Gentile Direttore di Nurse Times,
Mi chiamo Valeria e sono un’infermiera siciliana che lavora presso l’ospedale Molinette di Torino.
Come tanti altri ragazzi, una volta laureata, sono partita alla ricerca del “posto fisso”, considerato che in Sicilia, purtroppo, i concorsi sono assai rari, per non dire inesistenti.
Dopo vari viaggi in giro per l’Italia, dopo innumerevoli prove e complessi test da superare, finalmente ce l’ho fatta: sono entrata in graduatoria per l’ottenimento di un posto a tempo indeterminato presso un ospedale pubblico; un sogno praticamente!
Così, un giorno d’estate è arrivata la raccomandata. Al posto fisso non si può rinunciare, e io non volevo accontentarmi di incarichi brevi.
Dunque ho preparato le valigie, preso tutto quello che mi serviva, compresa anche qualche foto ricordo per stemperare la nostalgia nei momenti più bui, e sono partita alla volta di una città completamente sconosciuta, da sola, lontana da tutti i miei affetti, certa però che un giorno sarei tornata a casa.
“Presenterò domanda di mobilità” dicevo, “prima o poi chiameranno, è l’unico modo”.
Ed effettivamente nel 2019 è uscito un bando di mobilità per la Sicilia Occidentale.
In preda alla gioia, ho fatto richiesta, sognando già di ritornare a casa, dai miei genitori, dai miei nonni che vorrei tanto vedere invecchiare, sperando di tornare a svegliarmi nel mio letto, di sentire il profumo della mia terra ed abbracciare i miei alla fine di una dura giornata di lavoro.
Ma purtroppo questo resta, ad oggi, solamente un sogno.
La graduatoria non scorre e le procedure sono lentissime, ma non è tutto. Prima di attingere alla graduatoria di mobilità le varie Asp preferiscono assumere nuovi infermieri e stabilizzare coloro i quali hanno raggiunto un’anzianità di servizio pari a 36 mesi nel pubblico.

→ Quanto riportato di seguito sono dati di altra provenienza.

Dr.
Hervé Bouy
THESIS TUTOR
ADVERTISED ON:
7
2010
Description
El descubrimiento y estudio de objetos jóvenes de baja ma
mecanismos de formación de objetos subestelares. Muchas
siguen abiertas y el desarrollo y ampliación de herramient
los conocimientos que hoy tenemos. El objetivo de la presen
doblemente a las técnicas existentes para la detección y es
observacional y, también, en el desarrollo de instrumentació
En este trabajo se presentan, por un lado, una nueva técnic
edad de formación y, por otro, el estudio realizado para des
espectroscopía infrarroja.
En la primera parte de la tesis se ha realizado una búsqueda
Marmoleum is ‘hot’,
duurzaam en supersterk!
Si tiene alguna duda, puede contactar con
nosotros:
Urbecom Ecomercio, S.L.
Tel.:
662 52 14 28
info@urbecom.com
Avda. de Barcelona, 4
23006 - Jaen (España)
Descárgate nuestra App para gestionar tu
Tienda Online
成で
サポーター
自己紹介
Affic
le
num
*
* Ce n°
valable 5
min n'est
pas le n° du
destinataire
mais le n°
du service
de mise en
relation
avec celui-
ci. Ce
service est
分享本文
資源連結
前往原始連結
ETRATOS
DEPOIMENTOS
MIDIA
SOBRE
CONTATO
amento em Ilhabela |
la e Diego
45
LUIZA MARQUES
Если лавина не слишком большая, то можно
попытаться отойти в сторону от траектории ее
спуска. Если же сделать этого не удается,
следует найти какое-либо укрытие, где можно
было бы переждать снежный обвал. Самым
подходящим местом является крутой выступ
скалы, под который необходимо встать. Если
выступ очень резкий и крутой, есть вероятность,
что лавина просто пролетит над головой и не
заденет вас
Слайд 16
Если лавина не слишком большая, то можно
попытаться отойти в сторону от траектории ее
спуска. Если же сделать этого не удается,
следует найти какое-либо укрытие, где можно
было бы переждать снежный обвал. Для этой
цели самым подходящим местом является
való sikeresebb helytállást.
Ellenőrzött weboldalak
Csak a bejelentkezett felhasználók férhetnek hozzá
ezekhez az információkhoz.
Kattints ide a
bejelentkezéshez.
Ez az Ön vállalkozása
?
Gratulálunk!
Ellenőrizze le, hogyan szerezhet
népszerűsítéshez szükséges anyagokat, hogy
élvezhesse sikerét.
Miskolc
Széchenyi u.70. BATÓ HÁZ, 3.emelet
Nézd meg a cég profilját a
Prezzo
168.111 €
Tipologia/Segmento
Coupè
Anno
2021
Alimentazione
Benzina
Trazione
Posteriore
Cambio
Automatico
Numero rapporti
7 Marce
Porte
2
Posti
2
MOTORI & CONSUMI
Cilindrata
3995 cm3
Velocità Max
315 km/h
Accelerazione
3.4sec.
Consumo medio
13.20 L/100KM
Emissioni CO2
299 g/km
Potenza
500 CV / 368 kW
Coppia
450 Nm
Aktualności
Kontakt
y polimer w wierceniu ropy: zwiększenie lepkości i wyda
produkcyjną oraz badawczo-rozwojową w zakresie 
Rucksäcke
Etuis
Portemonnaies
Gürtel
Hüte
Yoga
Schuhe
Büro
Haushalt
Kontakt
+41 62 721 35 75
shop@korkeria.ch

Mi permetto di parlare a nome di tutti i miei colleghi che, come me, accarezzano la medesima speranza e che, come me, si sono trovati a fronteggiare la recente emergenza sanitaria DA SOLI.
Sottolineo infatti che abbiamo lavorato (anzi lavoriamo tuttora) a contatto con pazienti Covid positivi, per mesi interi, fin dall’inizio della pandemia, che sono stati bloccati i voli aerei, impedendo a noi tutti di tornare alle nostre case, facendo sì che l’unica casa fosse per noi l’ospedale stesso.

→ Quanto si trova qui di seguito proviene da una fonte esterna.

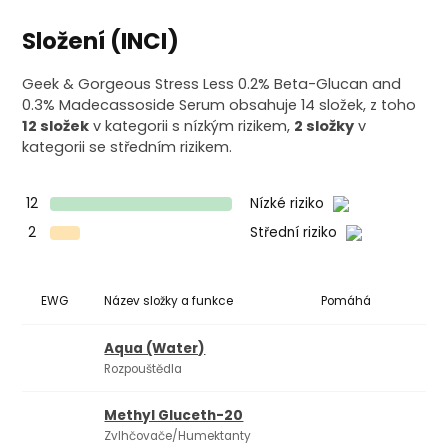
Složení (INCI)
Geek & Gorgeous Stress Less 0.2% Beta-Glucan and
0.3% Madecassoside Serum obsahuje 14 složek, z toho
12 složek
v kategorii s nízkým rizikem,
2 složky
v
kategorii se středním rizikem.
12
Nízké riziko
2
Střední riziko
EWG
Název složky a funkce
Pomáhá
Ko
Aqua (Water)
Rozpouštědla
Methyl Gluceth-20
Zvlhčovače/Humektanty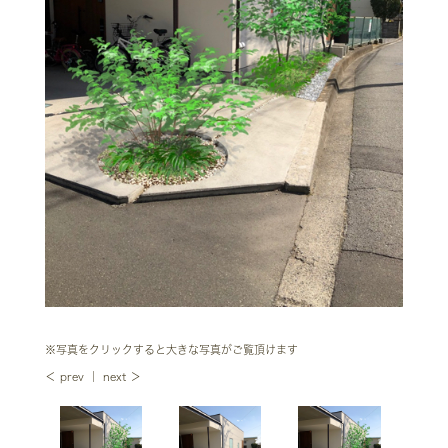
※写真をクリックすると大きな写真がご覧頂けます
＜ prev
｜
next ＞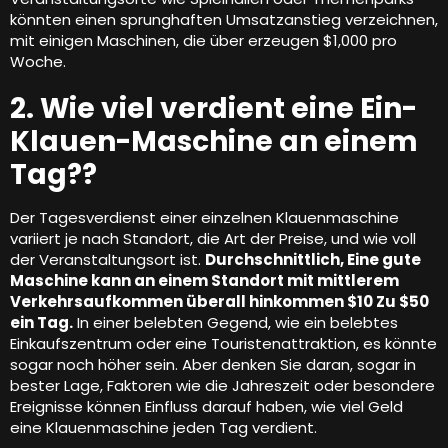
könnten einen sprunghaften Umsatzanstieg verzeichnen,
mit einigen Maschinen, die über erzeugen $1,000 pro
Woche.
2. Wie viel verdient eine Ein-
Klauen-Maschine an einem
Tag??
Der Tagesverdienst einer einzelnen Klauenmaschine
variiert je nach Standort, die Art der Preise, und wie voll
der Veranstaltungsort ist.
Durchschnittlich, Eine gute
Maschine kann an einem Standort mit mittlerem
Verkehrsaufkommen überall hinkommen $10 Zu $50
ein Tag.
In einer belebten Gegend, wie ein belebtes
Einkaufszentrum oder eine Touristenattraktion, es könnte
sogar noch höher sein. Aber denken Sie daran, sogar in
bester Lage, Faktoren wie die Jahreszeit oder besondere
Ereignisse können Einfluss darauf haben, wie viel Geld
eine Klauenmaschine jeden Tag verdient.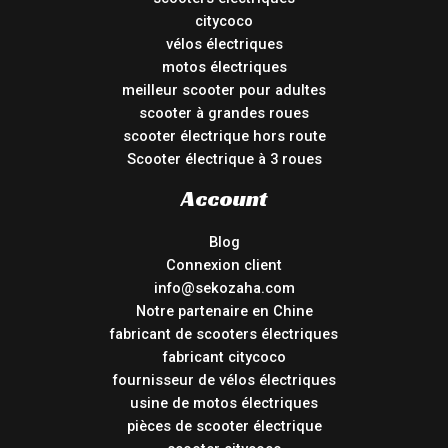
citycoco
vélos électriques
motos électriques
meilleur scooter pour adultes
scooter à grandes roues
scooter électrique hors route
Scooter électrique à 3 roues
Account
Blog
Connexion client
info@sekozaha.com
Notre partenaire en Chine
fabricant de scooters électriques
fabricant citycoco
fournisseur de vélos électriques
usine de motos électriques
pièces de scooter électrique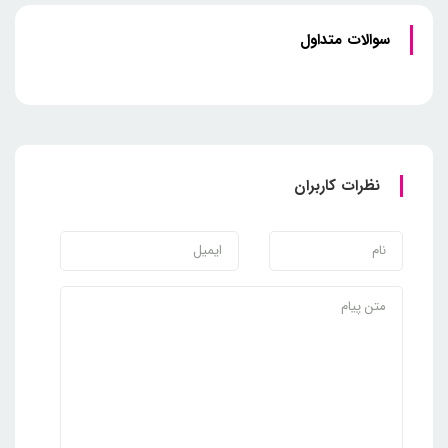
سوالات متداول
نظرات کاربران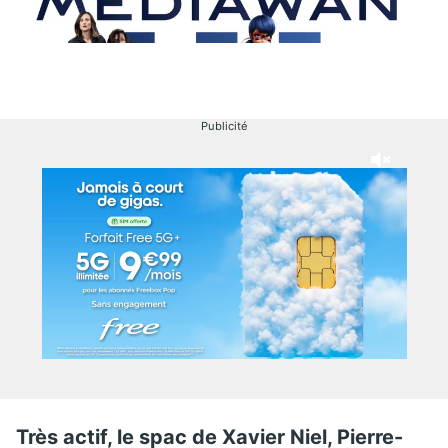
Publicité
Très actif, le spac de Xavier Niel, Pierre-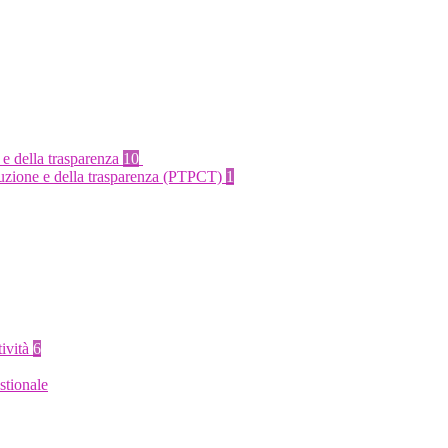
 e della trasparenza
10
rruzione e della trasparenza (PTPCT)
1
tività
6
stionale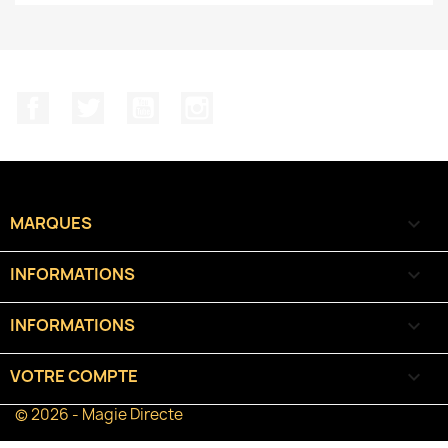
Facebook
Twitter
YouTube
Instagram
MARQUES

INFORMATIONS

INFORMATIONS
keyboard_arrow_down
VOTRE COMPTE

© 2026 - Magie Directe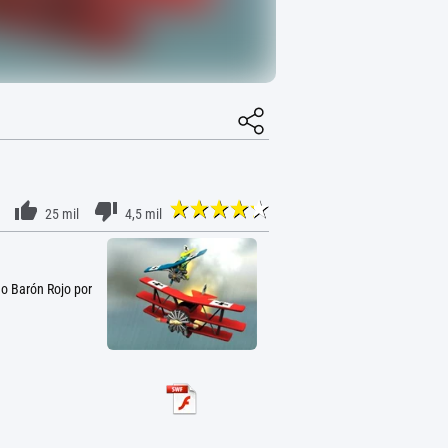
25 mil
4,5 mil
do Barón Rojo por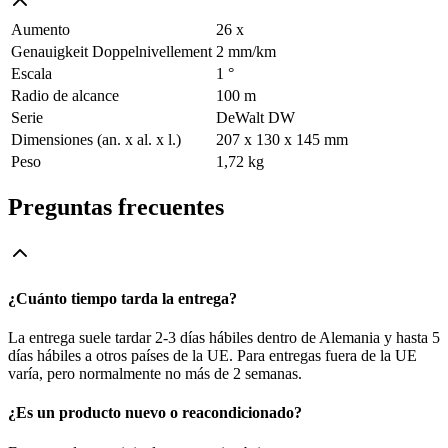
Aumento
26 x
Genauigkeit Doppelnivellement
2 mm/km
Escala
1 °
Radio de alcance
100 m
Serie
DeWalt DW
Dimensiones (an. x al. x l.)
207 x 130 x 145 mm
Peso
1,72 kg
Preguntas frecuentes
¿Cuánto tiempo tarda la entrega?
La entrega suele tardar 2-3 días hábiles dentro de Alemania y hasta 5
días hábiles a otros países de la UE. Para entregas fuera de la UE
varía, pero normalmente no más de 2 semanas.
¿Es un producto nuevo o reacondicionado?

Ti ritrovavi a pregare che non succedesse nulla ai tuoi, perché a causa della lontananza prolungata e invalicabile, non avresti potuto far nulla.
E allo stesso tempo pregavi anche affinché non succedesse nulla a te stessa, perché in una città nuova e lontana dal tuo cosmo di affetti, saresti stata da sola, a star male e supplicare di guarire. Tenevo una valigia pronta all’inizio della pandemia, quando ancora tutto era sconosciuto, nell’eventualità mi succedesse qualcosa e per lo stesso motivo ad alcuni colleghi avevo dato il numero dei miei, nel caso in cui ce ne fosse stato bisogno.
Avrei tanto altro da dire ma riesco a manifestare solo tanta amarezza e mancanza di fiducia verso una politica che non cambierà mai, che insegna che combattere non serve, che è meglio accontentarsi di un contratto di pochi mesi, che “tanto prima o poi ti stabilizzano”, che privilegia chi si fossilizza una volta laureato a chi invece continua a studiare, mettersi in gioco ed aggiornarsi.
Detto ciò, forse questa “lettera” non servirà a nulla, forse non sarà nemmeno resa pubblica ma almeno spero sia un mezzo di condivisione, una voce rivolta ai colleghi per invitare tutti noi a non sentirci soli…siamo sulla stessa barca, e io spero sinceramente che un giorno possa approdare alla nostra isola felice.
Cari politici, per favore, fateci tornare a casa.